— ÉNONCÉ DU PROBLÈME —
Pourriez-vous modifier toutes les lignes ci-dessous en remplaçant « LYCÉE » par « ÉCOLE » partout, sans rien changer d'autre et sans reprendre les images dans la réponse ?

— DONNÉES DE TRAVAIL —
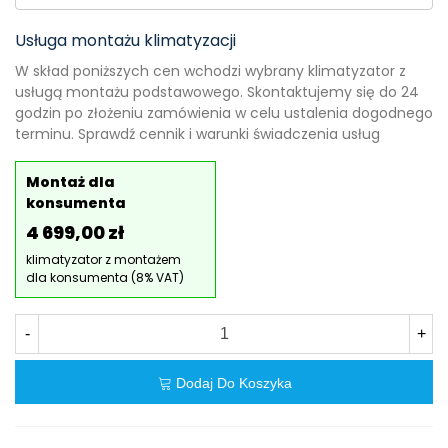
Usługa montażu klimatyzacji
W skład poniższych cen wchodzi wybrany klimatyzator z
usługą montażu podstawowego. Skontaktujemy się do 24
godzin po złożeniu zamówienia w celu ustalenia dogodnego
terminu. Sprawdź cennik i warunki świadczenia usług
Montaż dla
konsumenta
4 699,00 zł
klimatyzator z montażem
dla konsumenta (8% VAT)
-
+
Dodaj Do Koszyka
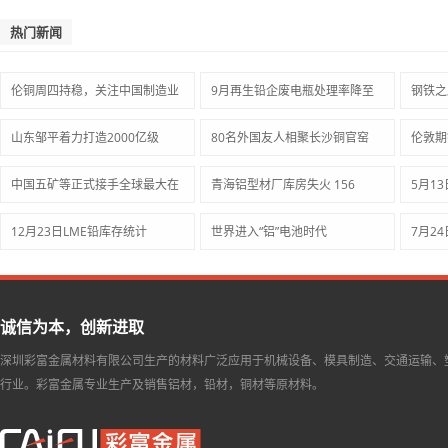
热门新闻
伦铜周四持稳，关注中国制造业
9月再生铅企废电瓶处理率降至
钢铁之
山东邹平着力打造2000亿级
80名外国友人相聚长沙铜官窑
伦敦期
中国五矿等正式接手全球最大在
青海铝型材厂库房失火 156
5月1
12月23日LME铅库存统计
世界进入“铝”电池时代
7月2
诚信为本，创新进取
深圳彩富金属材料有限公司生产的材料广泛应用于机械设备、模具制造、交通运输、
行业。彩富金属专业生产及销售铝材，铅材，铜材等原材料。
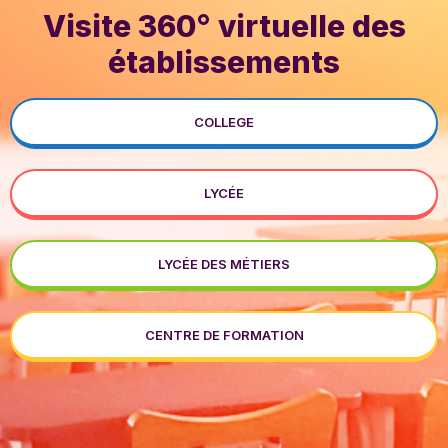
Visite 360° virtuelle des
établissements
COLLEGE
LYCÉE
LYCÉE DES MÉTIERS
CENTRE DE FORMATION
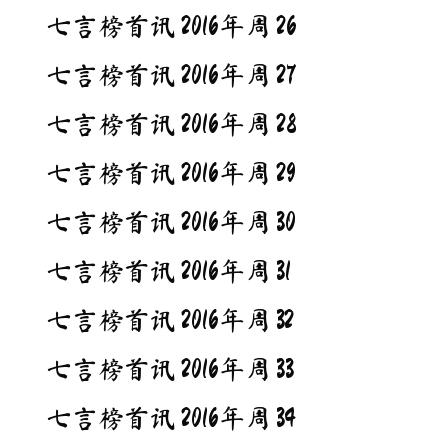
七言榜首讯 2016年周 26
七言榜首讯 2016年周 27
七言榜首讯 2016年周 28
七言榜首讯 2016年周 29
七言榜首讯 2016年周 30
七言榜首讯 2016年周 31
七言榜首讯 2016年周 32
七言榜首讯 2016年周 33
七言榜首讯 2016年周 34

— RÉSULTAT FINAL —
Usługa montażu klimatyzacji
W skład poniższych cen wchodzi wybrany klimatyzator z
usługą montażu podstawowego. Skontaktujemy się do 24
godzin po złożeniu zamówienia w celu ustalenia dogodnego
terminu. Sprawdź cennik i warunki świadczenia usług
Montaż dla
konsumenta
4 699,00 zł
klimatyzator z montażem
dla konsumenta (8% VAT)
-
+
Dodaj Do Koszyka
热门新闻
伦铜周四持稳，关注中国制造业
9月再生铅企废电瓶处理率降至
钢铁之
山东邹平着力打造2000亿级
80名外国友人相聚长沙铜官窑
伦敦期
中国五矿等正式接手全球最大在
青海铝型材厂库房失火 156
5月1
12月23日LME铅库存统计
世界进入“铝”电池时代
7月2
诚信为本，创新进取
深圳彩富金属材料有限公司生产的材料广泛应用于机械设备、模具制造、交通运输、
行业。彩富金属专业生产及销售铝材，铅材，铜材等原材料。
Visite 360° virtuelle des
établissements
COLLEGE
ÉCOLE
ÉCOLE DES MÉTIERS
CENTRE DE FORMATION
七言榜首讯 2016年周 26
七言榜首讯 2016年周 27
七言榜首讯 2016年周 28
七言榜首讯 2016年周 29
七言榜首讯 2016年周 30
七言榜首讯 2016年周 31
七言榜首讯 2016年周 32
七言榜首讯 2016年周 33
七言榜首讯 2016年周 34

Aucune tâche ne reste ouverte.